37La troisième section, en six salles (« Expériences de l’intérieur », « Les formes de l’abstraction », « L’abstraction concrétisée », « L’exposition De Stijl à la galerie Rosenberg », « Les dimensions de l’espace », « De Stijl : vers l’espace public »), traite de De Stijl, très mal connu en France. C’est une nébuleuse où de nombreux noms apparaissent. Certains n’ont pas signé le manifeste de 1917, d’autres ont quitté le mouvement, peu importe dans le détail. Les deux personnalités qui dominent, en dehors de Mondrian (qui prend ses distances après 1925, on y reviendra), sont Theo Van Doesburg et Gerrit Rietveld. Le lien avec la section précédente n’est pas dû seulement à une grande communauté de vues entre Piet Mondrian et Theo Van Doesburg pendant huit années sur différents sujets. Mondrian a estimé qu’il y avait un prolongement de l’espace pictural dans un espace habité et plus largement dans les façades et l’espace urbain, un espace infini avec des limites indéfinies. Ce n’est donc pas le trahir que d’explorer ces prolongements.

38Van Doesburg a été un artiste complet (peintre, architecte, décorateur) et un théoricien de l’art rationnel. Il a eu aussi une perspective sociale comme l’attestent les documents relatifs aux logements ouvriers du polder de Spangen (1919-1920). Il a été indirectement influencé par Frank Lloyd Wright, que lui a fait connaître un de ses amis, Robert van’t Hoff, architecte et designer. Un point passionnant est l’aventure allemande de Van Doesburg : il rejoint en avril 1922 le Bauhaus de Weimar, avec lequel existent des affinités, critique l’état d’esprit qui y règne avec l’influence postromantique et expressionniste d’Itten, acculé à la démission en 1923 en raison de sa réticence face au rationalisme. Van Doesburg n’est pas agréé comme enseignant officiel du Bauhaus, mais crée un cours parallèle que beaucoup d’élèves du Bauhaus viennent suivre. Il veut un dépassement de l’individualisme, un langage universel des formes susceptible de pénétrer la vie quotidienne et de créer un environnement grâce à une fusion de l’esprit (art, raison) et de la matière (technique, nature) : on peut alors parler d’une utopie technique et d’une utopie sociale [16]. À la différence de ses contemporains, il voit le design moins comme une discipline ou une profession que comme un projet, une forme de créativité.

39Theo Van Doesburg a aussi exposé à Paris en 1923 avec son nouvel ami, Cornelis Van Eesteren, à la galerie L’effort moderne de Léonce Rosenberg, puis en 1925 à l’exposition des Arts décoratifs : on est saisi par l’installation Cité dans l’espace, due à Frederick Kiesler, qui figurait à cette exposition pour exprimer les idées de De Stijl. C’est à peu près à ce moment-là qu’il entre dans une nouvelle phase de travail, mal comprise par Mondrian. Il voudrait introduire des diagonales pour ajouter une quatrième dimension à l’espace, celle du temps. Cette phase est illustrée par l’aménagement du café-dancing-cinéma de L’Aubette à Strasbourg, symbolisant la déconstruction, le flottement. L’art devient de plus en plus l’agent de construction de l’environnement urbain.

_ENTRÉES ENREGISTRÉES_:
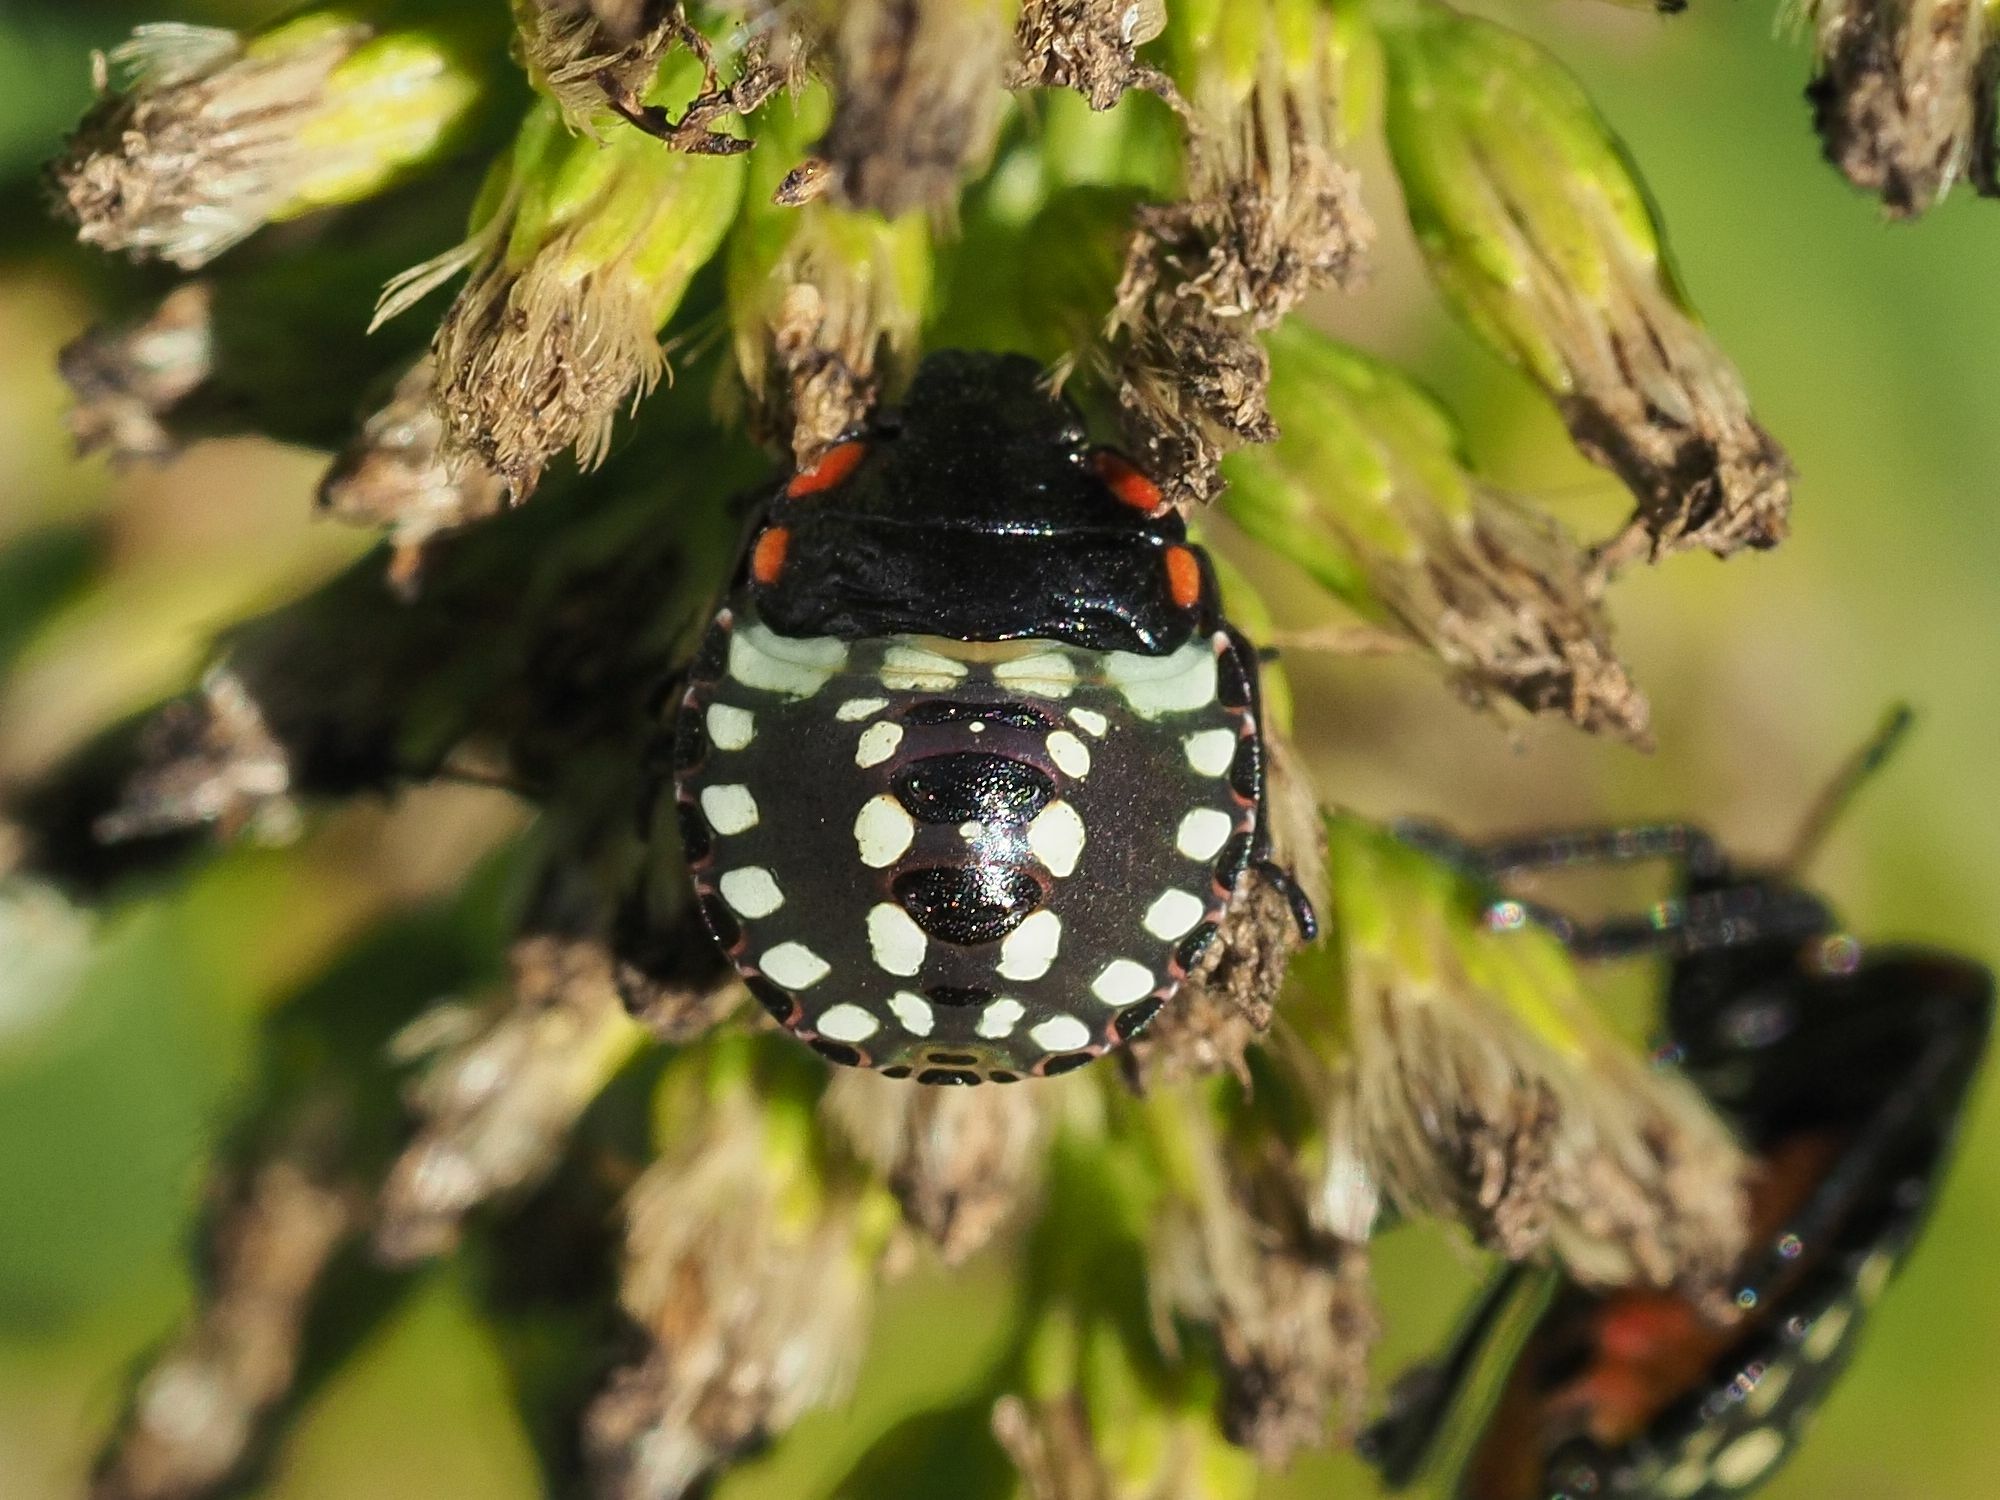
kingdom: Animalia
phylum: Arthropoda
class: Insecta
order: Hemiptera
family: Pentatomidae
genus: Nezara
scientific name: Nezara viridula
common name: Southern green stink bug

_OBJECTIF_:
Réponds aux questions suivantes d'après le texte source.
1. En dehors de Mondrian, quelles sont les deux personnalités qui dominent De Stijl ?
2. Quel ami a fait connaître Frank Lloyd Wright à Van Doesburg ?
3. Dans quelle ville se trouve le café-dancing-cinéma de L'Aubette ?

_CORRIGÉ_:
1. Theo Van Doesburg et Gerrit Rietveld.
2. Robert van't Hoff, architecte et designer.
3. À Strasbourg.